Hey did you know? Probably not, because it’s a secret. Police can arrest anyone within five metres of the security zone if they refuse to show identification. Along with arrest, there’s the possibility of spending two months in jail or a five hundred dollar maximum fine. Provincial cabinet passed the regulation on June 2, under what government lawyers call a “covering” order-in-council. “It was just done surreptitiously, like a mushroom growing under a rock at night,” said Howard Morton, the lawyer representing the first arrestee, who spent several hours in a wire cage outside the makeshift detention centre. The regulation is news to most people, considering the it won’t even be officially published until July 3, nearly a week after it expires on June 28. It came into effect on Monday.
And in case you missed it yesterday, police also arrested a man who thought entering the G20 zone with a crossbow, arrows, a sledgehammer, a pickaxe, a chainsaw, and a baseball bat was a good idea. Fifty-three-year-old Gary McCullough has been charged for his dangerous weaponry and will appear in court today. The items were found in McCullough’s car, which not only had its bumper tied on with a string, but also had a very sketchy homemade storage unit sitting on the roof. Police say the arrest was not related to the summit.
Cyclists will be happy to know that they can leave their bike at a shelter before hopping on the subway, at one station anyway. The TTC installed its first official bike shelter at St. Clair West near the Wells Hill entrance. It resembles those at GO Transit stations. The price tag was thirty-five thousand dollars, funded by Toronto’s Clean and Beautiful initiative. Councillor Joe Mihevc (Ward 21, St. Paul’s) hopes this is just the beginning, and would like to see bike lockers and Bixi integrated into public transit.
The Peter Street shelter is drawing criticism once again, this time from the city’s auditor-general. A report released yesterday questions whether the shelter is even needed because the beds the shelter would offer as well as the assessment centre have been made available elsewhere in the system. The conversion of the Fez Batik nightclub into a forty-bed shelter was supposed to take a year and cost five-and-a-half million dollars. Two years later, and the project has more than doubled in cost. Still, advocates of the shelter say it is needed to get the “hardcore homeless” off the streets.

LIST OF TASKS:
1. Echo the news roundup from "And in case" to "to the summit.".
2. According to the news roundup, what was the price of the TTC's first official bike shelter at St. Clair West?
3. Decide whether each statement agrees with the news roundup, answering yes or no and quoting the deciding words: (a) The security-zone regulation expires on June 28. (b) Police say Gary McCullough's arrest was related to the summit. (c) The Fez Batik nightclub was to be converted into a forty-bed shelter.
The items are not needed for any part of this exercise.

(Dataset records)
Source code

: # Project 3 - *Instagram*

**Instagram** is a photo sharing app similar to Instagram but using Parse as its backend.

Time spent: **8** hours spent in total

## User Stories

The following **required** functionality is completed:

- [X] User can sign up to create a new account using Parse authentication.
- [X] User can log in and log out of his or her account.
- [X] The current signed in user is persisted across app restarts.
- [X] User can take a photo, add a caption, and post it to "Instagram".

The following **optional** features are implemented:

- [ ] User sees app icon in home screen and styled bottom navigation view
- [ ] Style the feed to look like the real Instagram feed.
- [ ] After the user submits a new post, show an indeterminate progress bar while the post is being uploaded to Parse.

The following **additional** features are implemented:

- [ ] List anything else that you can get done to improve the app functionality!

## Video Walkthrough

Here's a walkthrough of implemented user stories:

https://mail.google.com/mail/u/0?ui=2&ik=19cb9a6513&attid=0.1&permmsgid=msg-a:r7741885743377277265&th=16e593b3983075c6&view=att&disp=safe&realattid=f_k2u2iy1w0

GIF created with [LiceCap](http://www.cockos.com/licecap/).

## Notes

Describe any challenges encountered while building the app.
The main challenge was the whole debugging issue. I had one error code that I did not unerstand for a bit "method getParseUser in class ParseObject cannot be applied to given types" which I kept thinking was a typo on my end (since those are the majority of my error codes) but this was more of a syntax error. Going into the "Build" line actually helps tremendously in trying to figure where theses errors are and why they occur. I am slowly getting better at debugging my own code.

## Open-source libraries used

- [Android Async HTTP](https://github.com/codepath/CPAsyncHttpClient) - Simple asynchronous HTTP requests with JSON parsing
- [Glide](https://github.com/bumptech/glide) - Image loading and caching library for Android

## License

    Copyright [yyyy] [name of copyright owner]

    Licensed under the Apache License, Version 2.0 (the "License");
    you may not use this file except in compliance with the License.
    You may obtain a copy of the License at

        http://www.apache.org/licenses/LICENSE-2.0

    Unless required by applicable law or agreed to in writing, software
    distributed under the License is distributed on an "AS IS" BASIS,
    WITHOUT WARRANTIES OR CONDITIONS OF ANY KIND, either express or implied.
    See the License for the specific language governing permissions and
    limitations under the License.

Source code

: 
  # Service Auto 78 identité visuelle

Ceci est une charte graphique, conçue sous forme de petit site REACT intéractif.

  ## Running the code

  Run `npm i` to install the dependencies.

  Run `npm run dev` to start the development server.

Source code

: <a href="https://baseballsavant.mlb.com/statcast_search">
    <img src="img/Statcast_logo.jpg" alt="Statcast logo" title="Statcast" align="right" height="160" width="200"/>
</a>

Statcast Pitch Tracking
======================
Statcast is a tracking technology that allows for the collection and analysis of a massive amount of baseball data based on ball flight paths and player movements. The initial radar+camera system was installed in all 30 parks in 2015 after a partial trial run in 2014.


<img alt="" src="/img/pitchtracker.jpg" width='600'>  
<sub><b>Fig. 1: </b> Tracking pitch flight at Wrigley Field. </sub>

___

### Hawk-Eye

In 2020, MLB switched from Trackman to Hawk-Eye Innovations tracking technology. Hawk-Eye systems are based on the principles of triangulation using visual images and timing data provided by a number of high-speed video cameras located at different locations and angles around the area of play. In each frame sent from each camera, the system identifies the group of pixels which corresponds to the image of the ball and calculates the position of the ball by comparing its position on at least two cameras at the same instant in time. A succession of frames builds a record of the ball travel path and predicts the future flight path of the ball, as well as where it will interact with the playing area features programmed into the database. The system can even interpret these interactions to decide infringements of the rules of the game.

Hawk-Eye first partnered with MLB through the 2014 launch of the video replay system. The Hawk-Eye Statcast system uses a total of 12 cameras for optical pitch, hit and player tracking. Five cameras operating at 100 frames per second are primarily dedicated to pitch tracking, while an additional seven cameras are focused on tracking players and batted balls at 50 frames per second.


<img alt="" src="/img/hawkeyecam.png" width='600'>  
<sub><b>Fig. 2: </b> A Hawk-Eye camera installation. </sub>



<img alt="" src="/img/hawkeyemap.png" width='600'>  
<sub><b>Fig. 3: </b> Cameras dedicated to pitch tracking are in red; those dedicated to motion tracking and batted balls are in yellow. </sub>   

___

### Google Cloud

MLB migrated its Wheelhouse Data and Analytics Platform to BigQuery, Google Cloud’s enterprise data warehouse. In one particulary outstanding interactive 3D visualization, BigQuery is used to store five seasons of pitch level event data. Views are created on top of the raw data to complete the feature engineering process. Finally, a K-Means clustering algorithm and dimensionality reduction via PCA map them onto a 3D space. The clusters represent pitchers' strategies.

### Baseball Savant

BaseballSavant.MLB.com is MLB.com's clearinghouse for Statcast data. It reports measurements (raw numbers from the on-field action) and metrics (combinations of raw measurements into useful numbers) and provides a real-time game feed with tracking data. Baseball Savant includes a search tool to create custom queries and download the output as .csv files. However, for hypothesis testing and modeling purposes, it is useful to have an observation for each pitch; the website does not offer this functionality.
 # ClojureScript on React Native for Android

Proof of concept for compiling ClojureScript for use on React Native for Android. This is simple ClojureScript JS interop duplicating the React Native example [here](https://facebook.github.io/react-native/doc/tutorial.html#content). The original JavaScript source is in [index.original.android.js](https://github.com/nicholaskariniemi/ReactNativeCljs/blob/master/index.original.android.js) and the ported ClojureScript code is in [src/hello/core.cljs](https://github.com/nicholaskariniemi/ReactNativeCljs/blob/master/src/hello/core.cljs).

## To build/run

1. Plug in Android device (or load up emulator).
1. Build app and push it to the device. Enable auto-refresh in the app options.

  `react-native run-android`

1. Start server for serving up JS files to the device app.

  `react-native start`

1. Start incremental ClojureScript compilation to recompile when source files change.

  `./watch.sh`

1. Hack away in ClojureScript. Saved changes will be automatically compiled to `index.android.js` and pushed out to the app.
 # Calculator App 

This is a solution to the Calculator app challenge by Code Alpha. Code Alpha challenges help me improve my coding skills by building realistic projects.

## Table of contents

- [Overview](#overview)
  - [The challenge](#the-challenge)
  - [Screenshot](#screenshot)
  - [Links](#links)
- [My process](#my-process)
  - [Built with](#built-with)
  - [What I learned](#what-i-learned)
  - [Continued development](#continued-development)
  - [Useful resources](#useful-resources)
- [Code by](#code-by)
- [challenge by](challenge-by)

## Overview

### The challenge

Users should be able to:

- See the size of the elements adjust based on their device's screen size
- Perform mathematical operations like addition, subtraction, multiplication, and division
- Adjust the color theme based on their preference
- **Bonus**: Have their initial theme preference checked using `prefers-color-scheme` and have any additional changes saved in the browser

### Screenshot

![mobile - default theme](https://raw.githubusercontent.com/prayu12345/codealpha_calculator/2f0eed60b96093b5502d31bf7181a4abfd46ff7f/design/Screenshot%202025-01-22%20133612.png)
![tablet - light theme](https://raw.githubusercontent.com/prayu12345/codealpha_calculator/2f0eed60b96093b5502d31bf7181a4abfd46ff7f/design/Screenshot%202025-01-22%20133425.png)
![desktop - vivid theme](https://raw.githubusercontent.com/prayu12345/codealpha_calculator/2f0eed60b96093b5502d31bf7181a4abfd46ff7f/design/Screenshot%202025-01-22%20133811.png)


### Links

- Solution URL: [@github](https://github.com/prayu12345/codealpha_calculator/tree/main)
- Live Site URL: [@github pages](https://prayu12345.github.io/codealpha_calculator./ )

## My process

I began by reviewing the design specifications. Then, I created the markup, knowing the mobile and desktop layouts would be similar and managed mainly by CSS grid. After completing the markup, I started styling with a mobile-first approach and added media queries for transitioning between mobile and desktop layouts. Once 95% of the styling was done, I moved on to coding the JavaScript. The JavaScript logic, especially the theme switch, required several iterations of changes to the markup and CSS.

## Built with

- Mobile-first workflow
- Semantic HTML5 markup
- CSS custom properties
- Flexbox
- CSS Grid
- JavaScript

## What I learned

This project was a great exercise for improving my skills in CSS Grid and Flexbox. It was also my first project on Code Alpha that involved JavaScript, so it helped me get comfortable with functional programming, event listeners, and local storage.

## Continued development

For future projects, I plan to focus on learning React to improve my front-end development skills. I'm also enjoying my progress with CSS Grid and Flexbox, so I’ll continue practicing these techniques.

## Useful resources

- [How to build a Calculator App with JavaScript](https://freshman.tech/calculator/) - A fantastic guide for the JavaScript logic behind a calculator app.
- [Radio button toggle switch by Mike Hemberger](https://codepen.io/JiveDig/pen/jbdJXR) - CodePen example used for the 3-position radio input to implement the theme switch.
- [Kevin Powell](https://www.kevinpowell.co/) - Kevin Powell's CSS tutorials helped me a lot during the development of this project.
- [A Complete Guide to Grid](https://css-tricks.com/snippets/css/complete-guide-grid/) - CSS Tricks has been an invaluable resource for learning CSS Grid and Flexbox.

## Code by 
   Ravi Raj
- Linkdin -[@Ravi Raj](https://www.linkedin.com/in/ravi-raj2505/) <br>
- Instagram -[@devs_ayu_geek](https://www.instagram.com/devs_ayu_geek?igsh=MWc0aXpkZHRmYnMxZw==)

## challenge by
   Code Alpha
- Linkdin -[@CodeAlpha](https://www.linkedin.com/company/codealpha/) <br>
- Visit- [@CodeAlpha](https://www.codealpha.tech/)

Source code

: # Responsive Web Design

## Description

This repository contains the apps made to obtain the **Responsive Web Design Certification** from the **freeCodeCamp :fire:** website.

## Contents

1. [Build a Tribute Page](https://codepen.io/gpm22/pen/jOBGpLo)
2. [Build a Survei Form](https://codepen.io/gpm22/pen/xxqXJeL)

SOLUTIONS PER TASK:
1.
And in case you missed it yesterday, police also arrested a man who thought entering the G20 zone with a crossbow, arrows, a sledgehammer, a pickaxe, a chainsaw, and a baseball bat was a good idea. Fifty-three-year-old Gary McCullough has been charged for his dangerous weaponry and will appear in court today. The items were found in McCullough’s car, which not only had its bumper tied on with a string, but also had a very sketchy homemade storage unit sitting on the roof. Police say the arrest was not related to the summit.

2. Thirty-five thousand dollars.

3.
(a) Yes: "nearly a week after it expires on June 28"
(b) No: "Police say the arrest was not related to the summit."
(c) Yes: "The conversion of the Fez Batik nightclub into a forty-bed shelter"